SERANG. beritaindonesianet – Kepala Perwakilan Ombudsman RI Provinsi Banten, Fadli Afriadi, menyeru kepada seluruh pihak dan pemangku kepentingan untuk menyukseskan Pemungutan Suara Ulang (PSU) Pemilihan Kepala Daerah Kabupaten Serang, Sabtu, 19 April mendatang. Antara lain dengan mengoptimalkan sosialisasi kepada masyarakat hingga memastikan pelaksanaan pemungutan suara berjalan dengan aman, tertib, nyaman, dan transparan.
Agar nilai Jurdil (Jujur dan Adil) dalam Pilkada juga hadir, Fadli menekankan pentingnya penegakan netralitas, khususnya oleh Pejabat, ASN, anggota TNI/Polri, serta aparatur negara lainnya.
Sebagaimana diketahui, Mahmakah Konstitusi (MK) memerintahkan PSU dalam amar yang tertuang dalam Putusan perselisihan hasil pemilihan umum bupati (PHPU Bup) Kabupaten Serang untuk Perkara Nomor 70/PHPU.BUP-XXIII/2025. Putusan MK didasarkan pada pelanggaran pemilu sebagaimana diatur Pasal 71 ayat (1) Undang-Undang Nomor 10 Tahun 2016 tentang Pilkada. Selain itu, dikaitkan dengan pelanggaran Undang-Undang Nomor 6 Tahun 2014 tentang Desa.
Terkait netralitas, Fadli mengingatkan, Pasal 71 ayat 1 Undang-undang Nomor 10 tahun 2016 tentang Pilkada menyatakan bahwa pejabat negara, pejabat daerah, pejabat aparatur sipil negara, anggota TNI/POLRI, dan Kepala Desa atau sebutan lain dilarang membuat keputusan dan/atau tindakan yang menguntungkan atau merugikan salah satu pasangan calon.

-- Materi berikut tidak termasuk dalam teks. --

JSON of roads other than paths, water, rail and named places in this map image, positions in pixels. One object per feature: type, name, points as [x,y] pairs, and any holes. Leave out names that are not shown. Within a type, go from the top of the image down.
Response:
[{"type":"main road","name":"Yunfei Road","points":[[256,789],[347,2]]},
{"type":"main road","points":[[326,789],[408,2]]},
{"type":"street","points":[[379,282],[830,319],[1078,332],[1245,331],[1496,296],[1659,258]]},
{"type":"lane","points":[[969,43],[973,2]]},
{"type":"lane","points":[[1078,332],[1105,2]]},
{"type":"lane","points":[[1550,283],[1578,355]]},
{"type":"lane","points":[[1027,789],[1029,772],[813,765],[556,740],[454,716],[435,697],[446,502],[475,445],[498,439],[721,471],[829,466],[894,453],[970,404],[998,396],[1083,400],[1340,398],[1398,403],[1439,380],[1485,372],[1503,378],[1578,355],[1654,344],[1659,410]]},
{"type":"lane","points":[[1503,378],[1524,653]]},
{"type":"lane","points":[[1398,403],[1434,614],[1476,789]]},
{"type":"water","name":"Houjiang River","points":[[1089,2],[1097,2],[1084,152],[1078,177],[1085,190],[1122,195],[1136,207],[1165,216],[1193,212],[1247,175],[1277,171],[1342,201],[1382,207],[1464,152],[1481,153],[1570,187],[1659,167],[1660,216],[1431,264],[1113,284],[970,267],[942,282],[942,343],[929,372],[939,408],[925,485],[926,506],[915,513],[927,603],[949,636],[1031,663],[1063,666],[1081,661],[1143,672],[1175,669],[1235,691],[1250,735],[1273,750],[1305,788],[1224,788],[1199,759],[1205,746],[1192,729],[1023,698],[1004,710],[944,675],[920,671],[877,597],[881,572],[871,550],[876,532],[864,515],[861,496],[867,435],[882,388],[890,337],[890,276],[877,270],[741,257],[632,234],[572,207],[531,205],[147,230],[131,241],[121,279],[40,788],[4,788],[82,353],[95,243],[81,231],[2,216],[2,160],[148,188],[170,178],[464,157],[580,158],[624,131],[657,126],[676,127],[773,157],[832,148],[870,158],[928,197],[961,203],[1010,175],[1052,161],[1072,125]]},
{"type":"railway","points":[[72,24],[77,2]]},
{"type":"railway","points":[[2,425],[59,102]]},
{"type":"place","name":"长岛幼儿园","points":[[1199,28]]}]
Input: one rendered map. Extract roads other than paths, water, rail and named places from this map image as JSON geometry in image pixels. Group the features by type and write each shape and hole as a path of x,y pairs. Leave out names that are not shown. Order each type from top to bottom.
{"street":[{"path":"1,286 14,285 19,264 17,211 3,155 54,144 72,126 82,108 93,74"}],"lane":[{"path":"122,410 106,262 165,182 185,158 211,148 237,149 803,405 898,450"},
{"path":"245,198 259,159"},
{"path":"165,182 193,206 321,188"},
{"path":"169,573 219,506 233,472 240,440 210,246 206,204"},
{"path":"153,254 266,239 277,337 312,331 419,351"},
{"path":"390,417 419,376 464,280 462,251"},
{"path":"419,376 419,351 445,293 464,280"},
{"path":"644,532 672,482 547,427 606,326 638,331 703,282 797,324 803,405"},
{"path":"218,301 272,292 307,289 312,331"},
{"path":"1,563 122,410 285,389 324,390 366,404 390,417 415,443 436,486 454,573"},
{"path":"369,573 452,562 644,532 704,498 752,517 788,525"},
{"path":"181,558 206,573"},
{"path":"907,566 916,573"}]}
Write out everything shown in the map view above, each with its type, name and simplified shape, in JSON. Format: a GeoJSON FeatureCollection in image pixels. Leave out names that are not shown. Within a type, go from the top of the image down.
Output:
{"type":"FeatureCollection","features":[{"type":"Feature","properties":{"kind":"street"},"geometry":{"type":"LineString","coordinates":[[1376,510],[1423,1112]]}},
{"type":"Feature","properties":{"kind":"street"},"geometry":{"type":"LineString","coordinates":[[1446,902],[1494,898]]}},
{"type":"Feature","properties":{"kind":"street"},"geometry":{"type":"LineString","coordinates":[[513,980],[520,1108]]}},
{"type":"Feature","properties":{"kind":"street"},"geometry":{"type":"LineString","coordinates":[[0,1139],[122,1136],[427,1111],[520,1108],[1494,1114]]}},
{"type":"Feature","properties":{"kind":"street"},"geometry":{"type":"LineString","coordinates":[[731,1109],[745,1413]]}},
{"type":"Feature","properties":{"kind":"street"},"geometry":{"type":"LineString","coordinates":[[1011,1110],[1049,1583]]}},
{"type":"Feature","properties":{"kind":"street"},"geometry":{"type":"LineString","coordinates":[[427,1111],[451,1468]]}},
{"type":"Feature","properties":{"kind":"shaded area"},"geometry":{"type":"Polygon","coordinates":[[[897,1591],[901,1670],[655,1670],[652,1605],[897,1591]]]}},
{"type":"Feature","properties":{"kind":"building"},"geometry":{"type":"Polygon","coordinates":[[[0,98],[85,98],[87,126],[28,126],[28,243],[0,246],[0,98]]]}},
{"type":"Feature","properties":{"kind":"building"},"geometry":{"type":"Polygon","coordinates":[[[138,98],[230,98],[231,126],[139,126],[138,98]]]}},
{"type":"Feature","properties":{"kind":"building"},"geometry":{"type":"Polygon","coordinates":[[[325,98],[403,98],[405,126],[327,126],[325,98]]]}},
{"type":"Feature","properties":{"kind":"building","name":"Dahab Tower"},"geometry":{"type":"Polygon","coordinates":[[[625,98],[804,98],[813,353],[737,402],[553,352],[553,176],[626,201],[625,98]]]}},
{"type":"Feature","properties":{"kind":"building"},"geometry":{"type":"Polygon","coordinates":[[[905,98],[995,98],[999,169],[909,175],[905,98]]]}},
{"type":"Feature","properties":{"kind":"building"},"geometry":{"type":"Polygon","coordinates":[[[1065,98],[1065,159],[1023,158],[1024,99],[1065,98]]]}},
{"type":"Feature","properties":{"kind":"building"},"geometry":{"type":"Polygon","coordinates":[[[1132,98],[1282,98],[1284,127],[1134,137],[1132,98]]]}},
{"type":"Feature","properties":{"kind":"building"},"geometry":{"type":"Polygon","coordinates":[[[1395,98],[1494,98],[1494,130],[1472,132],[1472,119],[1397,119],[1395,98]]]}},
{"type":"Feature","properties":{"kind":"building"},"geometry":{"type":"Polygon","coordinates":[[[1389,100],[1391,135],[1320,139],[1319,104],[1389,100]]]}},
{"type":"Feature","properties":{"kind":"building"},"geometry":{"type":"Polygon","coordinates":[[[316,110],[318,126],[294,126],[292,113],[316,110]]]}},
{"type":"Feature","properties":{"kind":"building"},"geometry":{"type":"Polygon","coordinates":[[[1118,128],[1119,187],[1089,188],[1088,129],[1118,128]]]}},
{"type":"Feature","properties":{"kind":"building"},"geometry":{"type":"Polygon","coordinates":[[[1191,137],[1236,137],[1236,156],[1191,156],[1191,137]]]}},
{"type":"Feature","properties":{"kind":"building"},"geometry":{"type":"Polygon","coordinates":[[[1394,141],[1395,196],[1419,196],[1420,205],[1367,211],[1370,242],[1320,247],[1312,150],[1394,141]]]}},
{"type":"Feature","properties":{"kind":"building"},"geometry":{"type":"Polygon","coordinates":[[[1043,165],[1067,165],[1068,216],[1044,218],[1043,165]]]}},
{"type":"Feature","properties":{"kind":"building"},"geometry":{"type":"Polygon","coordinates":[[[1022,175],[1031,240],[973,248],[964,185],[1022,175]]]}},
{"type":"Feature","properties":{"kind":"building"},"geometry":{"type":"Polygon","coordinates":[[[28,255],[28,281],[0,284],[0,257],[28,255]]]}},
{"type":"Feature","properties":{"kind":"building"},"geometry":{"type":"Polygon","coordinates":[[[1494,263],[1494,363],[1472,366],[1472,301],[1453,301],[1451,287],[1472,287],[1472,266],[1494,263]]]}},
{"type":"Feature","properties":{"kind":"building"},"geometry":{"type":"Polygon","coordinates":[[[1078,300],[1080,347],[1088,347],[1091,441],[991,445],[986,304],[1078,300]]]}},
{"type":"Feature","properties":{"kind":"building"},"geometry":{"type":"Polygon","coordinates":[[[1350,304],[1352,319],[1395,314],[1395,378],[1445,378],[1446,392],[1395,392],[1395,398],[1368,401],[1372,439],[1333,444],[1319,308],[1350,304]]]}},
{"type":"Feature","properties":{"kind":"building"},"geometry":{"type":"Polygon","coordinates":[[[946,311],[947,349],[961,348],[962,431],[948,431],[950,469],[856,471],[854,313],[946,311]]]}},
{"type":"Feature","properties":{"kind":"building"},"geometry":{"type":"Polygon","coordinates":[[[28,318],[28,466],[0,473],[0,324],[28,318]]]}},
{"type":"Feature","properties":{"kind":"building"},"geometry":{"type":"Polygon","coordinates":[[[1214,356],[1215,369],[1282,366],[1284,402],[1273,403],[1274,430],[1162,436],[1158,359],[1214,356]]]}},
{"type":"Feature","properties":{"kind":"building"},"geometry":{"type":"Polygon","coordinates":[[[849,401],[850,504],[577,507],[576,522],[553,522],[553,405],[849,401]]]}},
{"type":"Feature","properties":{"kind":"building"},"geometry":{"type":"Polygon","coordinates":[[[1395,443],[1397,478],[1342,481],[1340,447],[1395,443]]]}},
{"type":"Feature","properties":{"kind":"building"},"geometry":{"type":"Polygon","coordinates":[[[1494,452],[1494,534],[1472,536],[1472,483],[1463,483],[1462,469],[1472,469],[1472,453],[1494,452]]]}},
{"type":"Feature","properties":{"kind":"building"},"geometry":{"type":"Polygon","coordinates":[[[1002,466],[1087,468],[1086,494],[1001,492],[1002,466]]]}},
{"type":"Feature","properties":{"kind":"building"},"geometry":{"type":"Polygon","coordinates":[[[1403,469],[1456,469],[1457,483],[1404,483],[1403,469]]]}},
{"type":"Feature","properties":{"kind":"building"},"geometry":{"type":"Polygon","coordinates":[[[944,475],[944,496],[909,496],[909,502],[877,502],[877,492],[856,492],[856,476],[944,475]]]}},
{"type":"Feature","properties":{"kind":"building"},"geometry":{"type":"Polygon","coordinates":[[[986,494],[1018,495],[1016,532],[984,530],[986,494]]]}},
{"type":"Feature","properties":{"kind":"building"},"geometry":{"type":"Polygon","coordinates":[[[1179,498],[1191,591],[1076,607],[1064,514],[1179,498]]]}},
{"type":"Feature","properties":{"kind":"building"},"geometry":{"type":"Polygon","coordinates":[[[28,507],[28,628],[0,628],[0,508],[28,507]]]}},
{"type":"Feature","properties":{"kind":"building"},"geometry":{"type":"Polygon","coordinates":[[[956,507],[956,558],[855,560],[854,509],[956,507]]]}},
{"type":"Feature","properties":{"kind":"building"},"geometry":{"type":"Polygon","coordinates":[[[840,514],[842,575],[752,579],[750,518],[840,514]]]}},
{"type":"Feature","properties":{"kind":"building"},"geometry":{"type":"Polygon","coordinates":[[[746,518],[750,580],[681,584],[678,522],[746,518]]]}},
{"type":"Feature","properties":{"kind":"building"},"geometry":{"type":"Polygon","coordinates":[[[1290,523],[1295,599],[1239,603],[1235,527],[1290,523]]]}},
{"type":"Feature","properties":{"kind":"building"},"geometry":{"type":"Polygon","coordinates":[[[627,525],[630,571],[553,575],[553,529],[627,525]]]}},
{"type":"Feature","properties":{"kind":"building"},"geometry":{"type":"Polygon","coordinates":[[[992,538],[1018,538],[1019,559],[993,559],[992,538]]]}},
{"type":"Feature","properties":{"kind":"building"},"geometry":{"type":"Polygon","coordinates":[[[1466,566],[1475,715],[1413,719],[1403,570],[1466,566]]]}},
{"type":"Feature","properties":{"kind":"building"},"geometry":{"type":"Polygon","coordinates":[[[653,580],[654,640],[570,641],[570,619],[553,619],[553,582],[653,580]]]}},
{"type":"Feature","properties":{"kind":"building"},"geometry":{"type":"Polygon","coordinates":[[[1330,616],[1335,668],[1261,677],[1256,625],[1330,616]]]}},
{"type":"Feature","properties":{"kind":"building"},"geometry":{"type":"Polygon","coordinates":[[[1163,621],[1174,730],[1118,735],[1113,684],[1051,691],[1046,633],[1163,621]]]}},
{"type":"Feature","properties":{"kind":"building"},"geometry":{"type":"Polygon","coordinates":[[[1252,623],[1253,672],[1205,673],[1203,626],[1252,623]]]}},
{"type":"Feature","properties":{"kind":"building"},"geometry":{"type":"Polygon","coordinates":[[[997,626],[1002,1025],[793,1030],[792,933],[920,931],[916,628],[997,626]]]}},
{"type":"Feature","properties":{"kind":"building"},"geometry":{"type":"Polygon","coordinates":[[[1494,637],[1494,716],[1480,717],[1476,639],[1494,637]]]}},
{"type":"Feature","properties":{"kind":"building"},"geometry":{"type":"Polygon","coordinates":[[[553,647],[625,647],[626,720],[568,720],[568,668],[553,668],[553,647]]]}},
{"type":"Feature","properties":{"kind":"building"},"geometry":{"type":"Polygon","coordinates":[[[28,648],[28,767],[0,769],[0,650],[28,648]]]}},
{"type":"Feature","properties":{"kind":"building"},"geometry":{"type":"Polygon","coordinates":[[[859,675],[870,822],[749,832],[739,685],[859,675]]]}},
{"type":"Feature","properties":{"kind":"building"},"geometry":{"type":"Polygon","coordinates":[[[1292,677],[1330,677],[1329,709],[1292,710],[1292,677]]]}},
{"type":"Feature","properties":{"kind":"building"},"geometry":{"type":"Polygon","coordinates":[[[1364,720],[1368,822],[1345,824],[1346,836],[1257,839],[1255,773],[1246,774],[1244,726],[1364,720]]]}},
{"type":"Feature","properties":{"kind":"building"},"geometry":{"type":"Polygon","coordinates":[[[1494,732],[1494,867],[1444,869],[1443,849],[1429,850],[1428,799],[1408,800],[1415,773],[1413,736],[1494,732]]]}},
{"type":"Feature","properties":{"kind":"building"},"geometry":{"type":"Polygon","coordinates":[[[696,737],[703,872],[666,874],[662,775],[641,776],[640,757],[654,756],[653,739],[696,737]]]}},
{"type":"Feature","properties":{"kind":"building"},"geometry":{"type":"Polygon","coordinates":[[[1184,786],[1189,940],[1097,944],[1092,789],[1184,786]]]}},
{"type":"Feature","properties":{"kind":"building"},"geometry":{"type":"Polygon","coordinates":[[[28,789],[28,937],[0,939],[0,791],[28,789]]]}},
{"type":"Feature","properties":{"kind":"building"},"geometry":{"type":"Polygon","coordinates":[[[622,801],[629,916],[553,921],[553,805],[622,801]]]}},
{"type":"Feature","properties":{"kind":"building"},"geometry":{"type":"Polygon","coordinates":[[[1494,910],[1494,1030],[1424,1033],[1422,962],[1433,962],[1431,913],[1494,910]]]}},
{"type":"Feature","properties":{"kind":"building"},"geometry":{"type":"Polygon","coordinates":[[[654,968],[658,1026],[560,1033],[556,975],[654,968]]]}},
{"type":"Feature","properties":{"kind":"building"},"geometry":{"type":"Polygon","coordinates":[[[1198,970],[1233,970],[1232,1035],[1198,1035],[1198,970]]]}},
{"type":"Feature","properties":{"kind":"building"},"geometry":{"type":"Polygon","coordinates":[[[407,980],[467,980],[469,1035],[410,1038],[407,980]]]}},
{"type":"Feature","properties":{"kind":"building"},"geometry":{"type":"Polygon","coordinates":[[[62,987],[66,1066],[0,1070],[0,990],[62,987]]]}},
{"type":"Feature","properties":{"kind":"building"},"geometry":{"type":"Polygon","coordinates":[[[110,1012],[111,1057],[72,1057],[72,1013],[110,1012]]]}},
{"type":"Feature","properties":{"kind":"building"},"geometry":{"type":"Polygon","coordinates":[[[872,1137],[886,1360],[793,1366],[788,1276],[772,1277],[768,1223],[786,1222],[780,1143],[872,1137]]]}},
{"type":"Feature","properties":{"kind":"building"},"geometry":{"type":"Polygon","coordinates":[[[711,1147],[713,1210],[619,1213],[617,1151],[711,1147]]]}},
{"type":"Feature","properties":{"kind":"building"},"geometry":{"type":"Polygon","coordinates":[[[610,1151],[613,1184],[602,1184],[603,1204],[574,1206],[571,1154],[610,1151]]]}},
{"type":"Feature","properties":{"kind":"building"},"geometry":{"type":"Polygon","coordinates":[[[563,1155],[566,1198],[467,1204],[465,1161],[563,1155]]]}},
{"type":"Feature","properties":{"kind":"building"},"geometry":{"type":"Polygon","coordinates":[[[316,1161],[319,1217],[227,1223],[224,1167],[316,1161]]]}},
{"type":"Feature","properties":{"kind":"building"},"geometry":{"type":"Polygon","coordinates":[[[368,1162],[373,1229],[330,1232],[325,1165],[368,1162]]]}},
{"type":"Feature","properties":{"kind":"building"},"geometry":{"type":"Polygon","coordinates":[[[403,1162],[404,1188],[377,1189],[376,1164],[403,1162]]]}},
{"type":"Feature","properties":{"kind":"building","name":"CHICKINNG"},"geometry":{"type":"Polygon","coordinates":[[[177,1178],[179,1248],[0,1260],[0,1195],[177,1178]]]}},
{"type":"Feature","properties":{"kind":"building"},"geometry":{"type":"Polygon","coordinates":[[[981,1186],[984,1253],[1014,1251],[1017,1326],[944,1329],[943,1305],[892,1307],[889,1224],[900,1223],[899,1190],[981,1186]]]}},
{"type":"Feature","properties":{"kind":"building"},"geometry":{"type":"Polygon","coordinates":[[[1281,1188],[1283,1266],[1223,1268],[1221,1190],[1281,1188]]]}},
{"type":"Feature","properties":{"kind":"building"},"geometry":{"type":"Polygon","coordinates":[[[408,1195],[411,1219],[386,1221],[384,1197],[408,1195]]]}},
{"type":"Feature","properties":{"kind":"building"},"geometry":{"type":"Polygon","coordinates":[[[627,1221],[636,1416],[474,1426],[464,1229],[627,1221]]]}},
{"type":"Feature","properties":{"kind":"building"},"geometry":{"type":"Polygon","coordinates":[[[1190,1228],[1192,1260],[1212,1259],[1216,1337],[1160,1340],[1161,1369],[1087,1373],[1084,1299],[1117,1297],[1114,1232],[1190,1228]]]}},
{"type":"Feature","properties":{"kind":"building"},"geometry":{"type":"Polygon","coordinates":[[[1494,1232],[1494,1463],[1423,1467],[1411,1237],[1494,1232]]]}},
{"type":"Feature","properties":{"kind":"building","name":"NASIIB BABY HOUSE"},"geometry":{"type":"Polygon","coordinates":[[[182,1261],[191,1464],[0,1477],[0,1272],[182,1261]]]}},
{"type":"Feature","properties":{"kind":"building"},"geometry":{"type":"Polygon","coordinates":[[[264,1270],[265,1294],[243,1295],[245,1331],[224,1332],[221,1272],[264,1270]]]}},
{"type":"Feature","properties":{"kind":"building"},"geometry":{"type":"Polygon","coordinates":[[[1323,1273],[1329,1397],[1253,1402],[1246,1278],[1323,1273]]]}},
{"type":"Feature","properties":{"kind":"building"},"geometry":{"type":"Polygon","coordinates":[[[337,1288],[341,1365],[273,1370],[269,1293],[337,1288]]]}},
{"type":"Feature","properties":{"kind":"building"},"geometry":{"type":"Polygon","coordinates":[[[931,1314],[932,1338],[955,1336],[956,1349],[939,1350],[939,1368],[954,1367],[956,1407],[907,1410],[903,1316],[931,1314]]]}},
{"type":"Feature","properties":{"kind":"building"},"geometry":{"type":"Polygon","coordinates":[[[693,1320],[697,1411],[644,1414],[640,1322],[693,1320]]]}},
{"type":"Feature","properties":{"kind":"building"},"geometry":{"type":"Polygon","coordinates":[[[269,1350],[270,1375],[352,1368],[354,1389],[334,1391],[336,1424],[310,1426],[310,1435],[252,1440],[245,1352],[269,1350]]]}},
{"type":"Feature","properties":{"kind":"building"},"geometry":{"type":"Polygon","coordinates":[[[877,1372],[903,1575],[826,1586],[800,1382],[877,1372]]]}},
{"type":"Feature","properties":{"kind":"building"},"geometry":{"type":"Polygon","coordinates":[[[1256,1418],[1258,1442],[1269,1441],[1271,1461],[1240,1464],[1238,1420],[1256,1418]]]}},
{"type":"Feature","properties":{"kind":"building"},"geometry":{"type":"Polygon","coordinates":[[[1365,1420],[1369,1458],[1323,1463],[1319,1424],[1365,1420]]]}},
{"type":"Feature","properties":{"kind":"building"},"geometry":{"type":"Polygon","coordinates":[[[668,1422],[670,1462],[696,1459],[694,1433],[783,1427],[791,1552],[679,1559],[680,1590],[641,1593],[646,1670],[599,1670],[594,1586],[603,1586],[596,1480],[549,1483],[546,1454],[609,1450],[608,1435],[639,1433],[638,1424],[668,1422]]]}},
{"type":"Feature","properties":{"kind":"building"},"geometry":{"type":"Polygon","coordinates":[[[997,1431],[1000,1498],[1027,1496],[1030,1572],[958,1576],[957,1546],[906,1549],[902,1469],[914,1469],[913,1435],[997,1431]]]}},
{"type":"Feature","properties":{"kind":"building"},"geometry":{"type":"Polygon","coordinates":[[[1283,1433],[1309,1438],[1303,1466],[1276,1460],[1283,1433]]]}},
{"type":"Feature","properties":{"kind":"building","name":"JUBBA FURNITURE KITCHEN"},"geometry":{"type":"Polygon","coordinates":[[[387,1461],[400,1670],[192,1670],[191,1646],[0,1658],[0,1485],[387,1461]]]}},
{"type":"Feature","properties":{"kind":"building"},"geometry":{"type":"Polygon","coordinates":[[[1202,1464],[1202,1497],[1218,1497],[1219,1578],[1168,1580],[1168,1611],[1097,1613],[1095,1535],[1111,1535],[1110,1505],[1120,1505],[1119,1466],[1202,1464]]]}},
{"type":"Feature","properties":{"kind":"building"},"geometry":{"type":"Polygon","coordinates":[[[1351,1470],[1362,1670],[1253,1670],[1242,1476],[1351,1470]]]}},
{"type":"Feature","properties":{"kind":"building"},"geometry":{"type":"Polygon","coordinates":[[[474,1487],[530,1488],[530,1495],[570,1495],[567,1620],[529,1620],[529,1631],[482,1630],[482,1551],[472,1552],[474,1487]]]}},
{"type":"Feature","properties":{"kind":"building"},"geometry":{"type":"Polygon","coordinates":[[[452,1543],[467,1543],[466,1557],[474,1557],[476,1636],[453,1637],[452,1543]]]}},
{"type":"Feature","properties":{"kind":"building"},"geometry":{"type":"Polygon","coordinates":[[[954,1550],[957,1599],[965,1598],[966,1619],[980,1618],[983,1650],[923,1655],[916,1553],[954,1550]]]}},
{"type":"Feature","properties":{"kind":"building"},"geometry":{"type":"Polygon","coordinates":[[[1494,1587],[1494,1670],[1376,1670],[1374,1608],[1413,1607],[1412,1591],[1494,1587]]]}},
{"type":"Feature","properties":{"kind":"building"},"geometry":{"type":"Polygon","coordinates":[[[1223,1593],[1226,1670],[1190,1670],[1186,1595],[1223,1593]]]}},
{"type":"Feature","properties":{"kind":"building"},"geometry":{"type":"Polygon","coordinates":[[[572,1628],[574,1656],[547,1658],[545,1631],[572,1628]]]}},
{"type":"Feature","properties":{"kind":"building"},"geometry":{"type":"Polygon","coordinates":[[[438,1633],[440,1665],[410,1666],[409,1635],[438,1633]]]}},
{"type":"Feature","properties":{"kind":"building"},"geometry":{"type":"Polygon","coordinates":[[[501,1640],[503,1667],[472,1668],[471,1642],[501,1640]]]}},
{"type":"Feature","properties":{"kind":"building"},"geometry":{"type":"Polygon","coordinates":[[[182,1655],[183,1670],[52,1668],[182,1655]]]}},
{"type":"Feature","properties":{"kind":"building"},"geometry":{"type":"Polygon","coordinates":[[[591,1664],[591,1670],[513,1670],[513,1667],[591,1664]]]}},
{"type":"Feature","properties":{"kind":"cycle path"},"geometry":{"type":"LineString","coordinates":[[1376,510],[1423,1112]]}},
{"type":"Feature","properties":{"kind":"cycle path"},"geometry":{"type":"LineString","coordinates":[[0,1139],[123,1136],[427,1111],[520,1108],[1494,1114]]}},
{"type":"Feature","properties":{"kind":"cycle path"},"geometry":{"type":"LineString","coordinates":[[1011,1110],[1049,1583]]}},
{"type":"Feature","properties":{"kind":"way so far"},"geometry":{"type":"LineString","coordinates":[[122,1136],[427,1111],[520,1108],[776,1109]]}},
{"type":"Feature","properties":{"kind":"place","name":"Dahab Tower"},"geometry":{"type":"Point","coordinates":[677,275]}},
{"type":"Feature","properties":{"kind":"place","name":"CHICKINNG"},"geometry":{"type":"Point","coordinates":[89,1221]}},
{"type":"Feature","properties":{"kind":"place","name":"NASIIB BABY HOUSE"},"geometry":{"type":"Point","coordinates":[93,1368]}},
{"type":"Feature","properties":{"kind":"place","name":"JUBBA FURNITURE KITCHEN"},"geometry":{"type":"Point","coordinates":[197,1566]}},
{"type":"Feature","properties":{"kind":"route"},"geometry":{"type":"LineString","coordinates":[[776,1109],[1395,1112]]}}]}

“Absennya netralitas di atas merusak nilai-nilai demokrasi serta mengancam pelayanan publik. Baik dalam konteks layanan penyelenggaraan Pemilukada secara sempit maupun penyelenggaraan pelayanan publik secara umum ke depan paska pemilihan,” Ujar Fadli.
Selain Pilkada Kabupaten Serang Tahun 2024, PSU di seluruh TPS juga tercatat pernah terjadi di dua daerah di Provinsi Banten. Yakni Pilkada Kabupaten Pandeglang tahun 2010 dan Pilkada Kabupaten Lebak tahun 2013. Alasan MK memerintahkan PSU di Pilkada Kabupaten Pandeglang dan Kabupaten Lebak pada saat itu pun setali tiga uang, yaitu adanya keterlibatan pejabat aktif yang memengaruhi proses pemilihan. Sayangnya, faktor ketidaknetralan pejabat yang mengganjal proses demokrasi murni kini terulang lagi.
Meski Putusan MK yang memerintahkan PSU telah menjabarkan dasar pertimbangan putusan sebagai catatan dan bahan bersama bagi para penyelenggara pemilu, namun potensi pelanggaran netralitas dalam bentuk pengerahan kepala desa, ASN, politik uang, maupun pengerahan aparat masih sangat terbuka lebar. Jika terjadi hal yang sama, potensi gugatan akan kembali hadir atas penyelenggaran PSU. Untuk itu, tidak hanya penyelenggara pemilukada yang perlu semakin cermat, profesional, dan berintegritas, masyarakat perlu menjalankan pengawasan publik.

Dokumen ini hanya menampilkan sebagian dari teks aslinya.